When you write out the entries, keep every line exactly as it appears.

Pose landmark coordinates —
>>>
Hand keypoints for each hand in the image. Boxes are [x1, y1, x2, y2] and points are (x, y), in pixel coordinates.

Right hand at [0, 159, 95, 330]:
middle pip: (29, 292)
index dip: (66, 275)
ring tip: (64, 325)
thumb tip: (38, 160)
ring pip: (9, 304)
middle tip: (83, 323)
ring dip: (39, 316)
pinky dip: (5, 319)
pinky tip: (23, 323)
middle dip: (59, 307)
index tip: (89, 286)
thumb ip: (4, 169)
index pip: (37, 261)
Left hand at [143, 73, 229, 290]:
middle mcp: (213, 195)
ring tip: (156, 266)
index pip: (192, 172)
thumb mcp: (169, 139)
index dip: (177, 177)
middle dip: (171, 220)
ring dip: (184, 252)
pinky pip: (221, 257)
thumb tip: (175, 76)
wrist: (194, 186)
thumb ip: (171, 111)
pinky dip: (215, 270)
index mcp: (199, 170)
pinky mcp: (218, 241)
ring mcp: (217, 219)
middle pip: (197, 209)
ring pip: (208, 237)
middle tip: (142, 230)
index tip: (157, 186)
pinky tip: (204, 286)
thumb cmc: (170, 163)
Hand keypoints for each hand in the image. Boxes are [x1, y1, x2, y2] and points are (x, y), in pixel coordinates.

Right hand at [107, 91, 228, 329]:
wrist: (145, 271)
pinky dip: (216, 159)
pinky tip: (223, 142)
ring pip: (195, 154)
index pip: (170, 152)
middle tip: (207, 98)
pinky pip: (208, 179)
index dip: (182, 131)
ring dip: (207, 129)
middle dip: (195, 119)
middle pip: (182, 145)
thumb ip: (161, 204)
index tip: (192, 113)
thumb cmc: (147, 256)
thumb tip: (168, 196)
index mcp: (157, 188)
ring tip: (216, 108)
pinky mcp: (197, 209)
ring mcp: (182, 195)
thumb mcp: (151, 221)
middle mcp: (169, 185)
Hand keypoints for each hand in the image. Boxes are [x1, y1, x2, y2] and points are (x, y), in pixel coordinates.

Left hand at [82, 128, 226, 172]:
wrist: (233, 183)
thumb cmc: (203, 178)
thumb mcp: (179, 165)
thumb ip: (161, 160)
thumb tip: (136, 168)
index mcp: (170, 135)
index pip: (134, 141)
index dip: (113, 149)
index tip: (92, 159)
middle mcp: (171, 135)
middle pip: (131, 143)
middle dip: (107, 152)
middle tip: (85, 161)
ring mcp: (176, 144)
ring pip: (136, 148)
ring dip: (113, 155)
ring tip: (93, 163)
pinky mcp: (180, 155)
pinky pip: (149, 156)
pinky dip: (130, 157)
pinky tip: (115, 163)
<<<
Response to this task —
Hand keypoints for each hand in the image. Boxes are [x1, y1, x2, y2] and points are (x, y), in pixel coordinates.

Right hand at [0, 159, 95, 330]:
middle pip: (29, 292)
index dip: (66, 275)
ring tip: (64, 325)
thumb tip: (38, 160)
ring pip: (9, 304)
middle tip: (83, 323)
ring dip: (39, 316)
pinky dip: (5, 319)
pinky tip: (23, 323)
middle dip: (59, 307)
index tip: (89, 286)
thumb ip: (4, 169)
index pip: (37, 261)
Left hand at [143, 73, 229, 290]:
middle mcp: (213, 195)
ring tip: (156, 266)
index pip: (192, 172)
thumb mcp: (169, 139)
index dip: (177, 177)
middle dip: (171, 220)
ring dip: (184, 252)
pinky pip: (221, 257)
thumb tip: (175, 76)
wrist: (194, 186)
thumb ip: (171, 111)
pinky dip: (215, 270)
index mcp: (199, 170)
pinky mcp: (218, 241)
ring mcp: (217, 219)
middle pip: (197, 209)
ring pip: (208, 237)
middle tip: (142, 230)
index tip: (157, 186)
pinky tip: (204, 286)
thumb cmc: (170, 163)
Hand keypoints for each hand in the image. Boxes are [x1, y1, x2, y2] and points are (x, y), in pixel coordinates.

Right hand at [107, 91, 228, 329]:
wrist: (145, 271)
pinky dip: (216, 159)
pinky tip: (223, 142)
ring pip: (195, 154)
index pip: (170, 152)
middle tip: (207, 98)
pinky pip: (208, 179)
index dip: (182, 131)
ring dip: (207, 129)
middle dip: (195, 119)
middle pip: (182, 145)
thumb ip: (161, 204)
index tip: (192, 113)
thumb cmc: (147, 256)
thumb tip: (168, 196)
index mcp: (157, 188)
ring tip: (216, 108)
pinky mcp: (197, 209)
ring mcp: (182, 195)
thumb mcp: (151, 221)
middle mcp: (169, 185)
Hand keypoints for each hand in the image. Boxes are [x1, y1, x2, y2] and points are (x, y), in pixel coordinates.

Left hand at [82, 128, 226, 172]:
wrist: (233, 183)
thumb cmc: (203, 178)
thumb mcp: (179, 165)
thumb ip: (161, 160)
thumb tip: (136, 168)
index mcp: (170, 135)
index pip: (134, 141)
index dip: (113, 149)
index tip: (92, 159)
middle mcp: (171, 135)
middle pip: (131, 143)
middle dip: (107, 152)
middle tip: (85, 161)
ring mcp: (176, 144)
ring pip: (136, 148)
ring dip: (113, 155)
ring tip: (93, 163)
pinky mcp: (180, 155)
pinky pip: (149, 156)
pinky dip: (130, 157)
pinky tip: (115, 163)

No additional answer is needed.